Copy out every line of the material below, word for word and in the same order.

━━━━━━━━━━━━━━━━━━━━━━━━━━━━━━

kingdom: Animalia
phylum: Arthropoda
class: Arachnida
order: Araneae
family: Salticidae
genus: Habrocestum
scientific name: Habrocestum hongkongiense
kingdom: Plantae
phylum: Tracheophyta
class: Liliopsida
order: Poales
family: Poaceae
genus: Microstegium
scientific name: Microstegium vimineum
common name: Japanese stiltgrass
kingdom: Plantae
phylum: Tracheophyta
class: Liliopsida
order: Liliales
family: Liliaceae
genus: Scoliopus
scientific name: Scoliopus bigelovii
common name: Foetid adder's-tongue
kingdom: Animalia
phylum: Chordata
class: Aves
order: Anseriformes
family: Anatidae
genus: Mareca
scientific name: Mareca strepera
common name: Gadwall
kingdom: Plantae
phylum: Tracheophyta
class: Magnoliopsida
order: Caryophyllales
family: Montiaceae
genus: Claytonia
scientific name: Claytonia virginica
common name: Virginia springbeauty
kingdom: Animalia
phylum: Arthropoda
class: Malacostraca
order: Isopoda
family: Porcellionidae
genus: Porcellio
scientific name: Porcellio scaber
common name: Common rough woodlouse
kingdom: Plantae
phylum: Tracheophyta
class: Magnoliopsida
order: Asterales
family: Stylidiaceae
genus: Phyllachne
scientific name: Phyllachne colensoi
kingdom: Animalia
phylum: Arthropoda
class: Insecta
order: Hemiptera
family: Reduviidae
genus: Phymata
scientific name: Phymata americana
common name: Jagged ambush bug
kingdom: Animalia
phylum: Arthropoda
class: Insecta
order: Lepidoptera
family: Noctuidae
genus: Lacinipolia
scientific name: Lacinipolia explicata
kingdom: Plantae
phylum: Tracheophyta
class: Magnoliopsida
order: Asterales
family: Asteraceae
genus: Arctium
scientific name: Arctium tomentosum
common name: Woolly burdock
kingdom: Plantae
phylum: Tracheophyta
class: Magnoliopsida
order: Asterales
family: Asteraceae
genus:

━━━━━━━━━━━━━━━━━━━━━━━━━━━━━━

EXERCISE SOLUTION »
kingdom: Animalia
phylum: Arthropoda
class: Arachnida
order: Araneae
family: Salticidae
genus: Habrocestum
scientific name: Habrocestum hongkongiense
kingdom: Plantae
phylum: Tracheophyta
class: Liliopsida
order: Poales
family: Poaceae
genus: Microstegium
scientific name: Microstegium vimineum
common name: Japanese stiltgrass
kingdom: Plantae
phylum: Tracheophyta
class: Liliopsida
order: Liliales
family: Liliaceae
genus: Scoliopus
scientific name: Scoliopus bigelovii
common name: Foetid adder's-tongue
kingdom: Animalia
phylum: Chordata
class: Aves
order: Anseriformes
family: Anatidae
genus: Mareca
scientific name: Mareca strepera
common name: Gadwall
kingdom: Plantae
phylum: Tracheophyta
class: Magnoliopsida
order: Caryophyllales
family: Montiaceae
genus: Claytonia
scientific name: Claytonia virginica
common name: Virginia springbeauty
kingdom: Animalia
phylum: Arthropoda
class: Malacostraca
order: Isopoda
family: Porcellionidae
genus: Porcellio
scientific name: Porcellio scaber
common name: Common rough woodlouse
kingdom: Plantae
phylum: Tracheophyta
class: Magnoliopsida
order: Asterales
family: Stylidiaceae
genus: Phyllachne
scientific name: Phyllachne colensoi
kingdom: Animalia
phylum: Arthropoda
class: Insecta
order: Hemiptera
family: Reduviidae
genus: Phymata
scientific name: Phymata americana
common name: Jagged ambush bug
kingdom: Animalia
phylum: Arthropoda
class: Insecta
order: Lepidoptera
family: Noctuidae
genus: Lacinipolia
scientific name: Lacinipolia explicata
kingdom: Plantae
phylum: Tracheophyta
class: Magnoliopsida
order: Asterales
family: Asteraceae
genus: Arctium
scientific name: Arctium tomentosum
common name: Woolly burdock
kingdom: Plantae
phylum: Tracheophyta
class: Magnoliopsida
order: Asterales
family: Asteraceae
genus:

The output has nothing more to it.